A new vaccine designed against the COVID-19 is said to be effective and is producing a rapid immune response in patients, as published in The Lancet. The trial was performed in 108 patients for a period of 28 days and gave these promising results. But the final results will be available only after about six months, and those results will tell us the entire effectiveness of the vaccine.
The vaccine, which has Ad5-nCoV, is able to elicit an immune response as early as 14 days. This is achieved by virus-specific antibodies and the production of T-cells that makes it one of the leading candidates for the vaccine race. Researchers also caution us that we should not take it for granted that even if the vaccines produce an immune response, we don’t know how it can work against COVID-19. Even though the results are promising, researchers say that it may take a longer time for us to get the vaccine to all the people. As we see now, vaccinations are the only hope for us to protect against the disease, as many drugs are gaining mixed reviews.
The vaccine study
The study took place in Wuhan, China, where people from age groups of 18-60 participated. The participant is known to be free of the SARS-CoV-2 infection at the time of testing. The researchers injected three different doses of vaccine to three groups of people with 36 in number. The patient’s blood we’re regularly tested to check the antibody response. Researchers saw that on the 28th day, the vaccine was well tolerated with fewer adverse reactions. The most common ones include fatigue, fever, muscle pain, and headache. However, one individual’s reactions subsided within 48 hours.
The researchers also saw that there was an immune response within two weeks of vaccination in the form of binding antibodies. They just don’t really attack the virus but bind to them. They also saw some groups had neutralizing antibodies in their blood. But the most fascinating result came after 28 days where there was a four-fold increase in the binding antibodies and smote than half showing neutralizing antibodies against the virus. In addition, the researchers also saw that there was an increase in T-cell response in groups with higher doses of vaccine.

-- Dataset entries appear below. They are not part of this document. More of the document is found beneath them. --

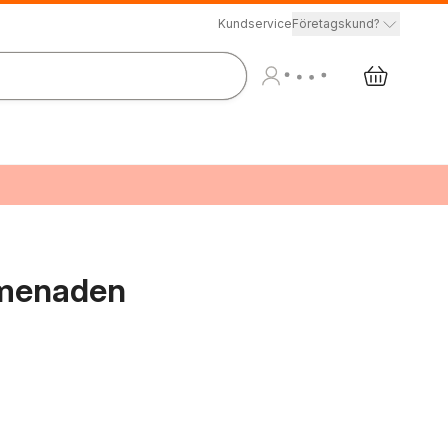
Kundservice
Företagskund?
omenaden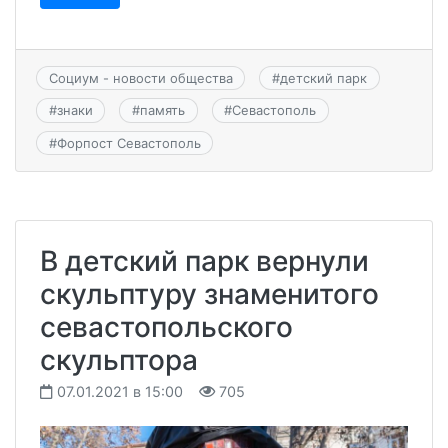
Социум - новости общества
#
детский парк
#
знаки
#
память
#
Севастополь
#
Форпост Севастополь
В детский парк вернули
скульптуру знаменитого
севастопольского
скульптора
07.01.2021 в 15:00
705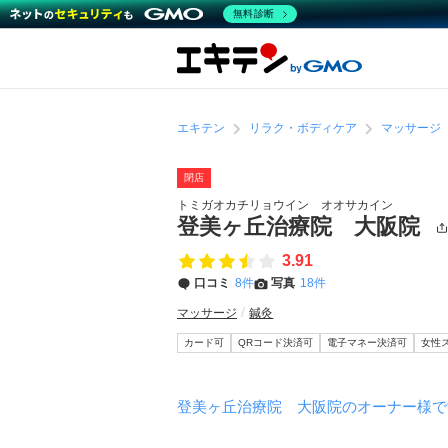
無料診断
エキテン
リラク・ボディケア
マッサージ
閉店
トミガオカチリョウイン オオサカイン
登美ヶ丘治療院 大阪院
3.91
口コミ
8件
写真
18件
マッサージ
鍼灸
カード可
QRコード決済可
電子マネー決済可
女性
登美ヶ丘治療院 大阪院のオーナー様で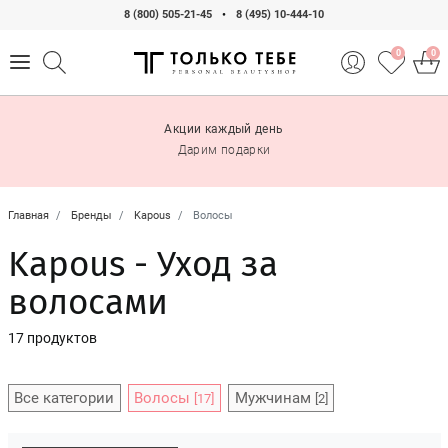
8 (800) 505-21-45
•
8 (495) 10-444-10
0
0
Акции каждый день
Дарим подарки
Главная
Бренды
Kapous
Волосы
Kapous - Уход за
волосами
17 продуктов
Все категории
Волосы
Мужчинам
[17]
[2]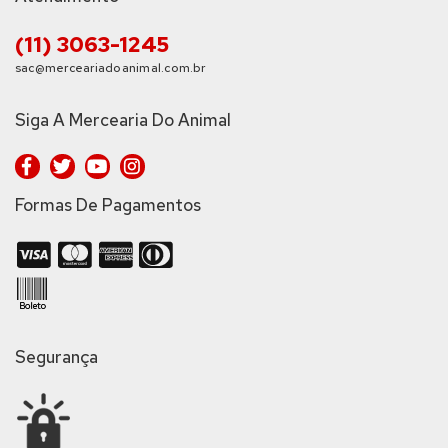
(11) 3063-1245
sac@merceariadoanimal.com.br
Siga A Mercearia Do Animal
Formas De Pagamentos
Segurança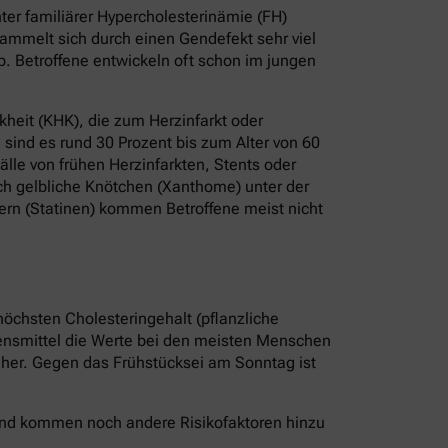
er familiärer Hypercholesterinämie (FH)
ammelt sich durch einen Gendefekt sehr viel
b. Betroffene entwickeln oft schon im jungen
heit (KHK), die zum Herzinfarkt oder
sind es rund 30 Prozent bis zum Alter von 60
älle von frühen Herzinfarkten, Stents oder
ch gelbliche Knötchen (Xanthome) unter der
ern (Statinen) kommen Betroffene meist nicht
höchsten Cholesteringehalt (pflanzliche
bensmittel die Werte bei den meisten Menschen
r her. Gegen das Frühstücksei am Sonntag ist
 Und kommen noch andere Risikofaktoren hinzu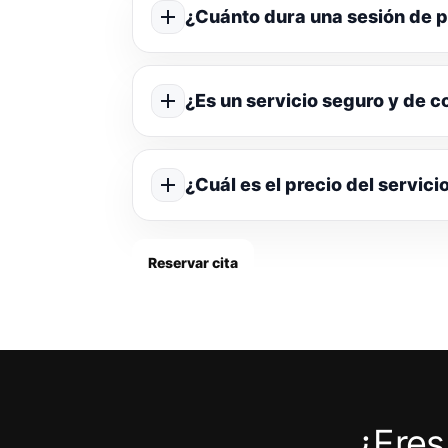
¿Cuánto dura una sesión de p
¿Es un servicio seguro y de c
¿Cuál es el precio del servici
Reservar cita
¿Eres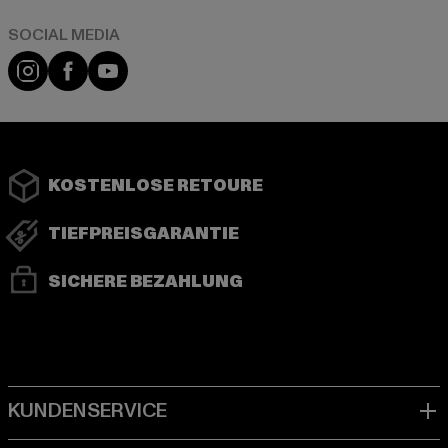
Instagram
Facebook
YouTube
KOSTENLOSE RETOURE
TIEFPREISGARANTIE
SICHERE BEZAHLUNG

The vaccine also had a major setback in persons with preexisting immunity against adenovirus type 5. The culprit behind common cold is present in a renamed form in the vaccine to deliver immunity against the spike protein of SARS-CoV-2. Researchers say that the higher levels of preexisting immunity against the adenovirus had a negative impact on the immune responses. With this limitation, the authors also see that the study group was small, and there was no control group. Owing to this, the researchers speculate that they need a larger group to know the effectiveness of the vaccine. The team is planning to conduct research on 500 adults. Researchers hope this will bring light on the true potential if the vaccine.